For students wanting to buy textbooks in person and not worry about shipping, options include the University Bookstore and the Campus Bookstore on Dickson.
“We have the largest selection of used books in the area, which saves 25 to 30 percent over buying a new textbook,” said Tara Hoffman, manager at the Campus Bookstore on Dickson. “Students can print off their schedule when they arrive and we do the rest of the work, saving them the time and hassle of pulling their own textbooks from all over the store.”
The University Bookstore also offers a similar program, allowing students to reserve their books and pick them up when they arrive on campus, said Ali Sadeghi-Jourabchi, manager at the University Bookstore.
“We encourage freshmen to reserve their books,” Sadeghi-Jourabchi said. “As they arrive at the university, those books are waiting for them and if they have dropped or added any classes we address that then.”

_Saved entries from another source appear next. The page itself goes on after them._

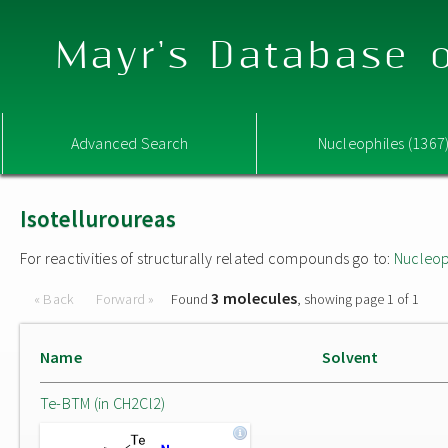
Mayr's Database o
Advanced Search
Nucleophiles (1367
Isotelluroureas
For reactivities of structurally related compounds go to:
Nucleop
3 molecules
« Back
Forward »
Found
, showing page 1 of 1
Name
Solvent
Te-BTM (in CH2Cl2)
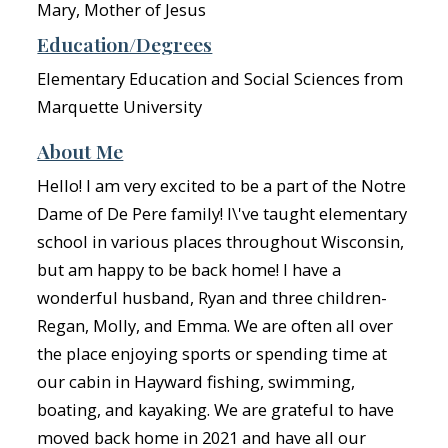
Mary, Mother of Jesus
Education/Degrees
Elementary Education and Social Sciences from
Marquette University
About Me
Hello! I am very excited to be a part of the Notre
Dame of De Pere family! I\'ve taught elementary
school in various places throughout Wisconsin,
but am happy to be back home! I have a
wonderful husband, Ryan and three children-
Regan, Molly, and Emma. We are often all over
the place enjoying sports or spending time at
our cabin in Hayward fishing, swimming,
boating, and kayaking. We are grateful to have
moved back home in 2021 and have all our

Because the University Bookstore is the official UA bookstore, they are required to provide any textbook or course materials required by university classes.
“We cannot tell students that we don’t have that book,” Sadeghi-Jourabchi said. “Our textbooks are 7 percent cheaper than the national average and that’s by choice. Our goal is to save our students time and money.”
Many current students suggest online textbook outlets like Chegg.com, Halfprice.com and Amazon.com as an alternative to bookstores in Fayetteville.
“I use Amazon.com because I can get my textbooks cheaper there and they have free shipping,” said Mary Meigs, sophomore. “I also try to talk to students who have already taken the class and I usually wait until the first day of classes to order.”
Other students also suggest waiting until classes start to buy their textbooks.
“Wait for two to three weeks into classes to see if you actually need the textbooks for homework assignments or something specific,” said Leslie Nola, junior. “If not, don’t waste your money.”
Another alternative to conventional textbooks are e-books, which can be purchased and downloaded via many vendors, including Amazon.com, Barnes and Noble, iTunes and even the University Bookstore.
Although the majority of students still use print books, some students prefer e-books, which can be read on laptops, tablets, e-readers and phones.
“It’s less time consuming to buy e-books rather than go out to a bookstore,” said Joyce Noftsger, freshmen. “It’s cheaper and I can read them on my Kindle which weighs less than carrying around books.”
“I’m in favor of e-books but not every textbook is available in digital format,” Sadeghi-Jourabchi said. “It is still a developing industry and the digital format has some limitations that are not available to every student.”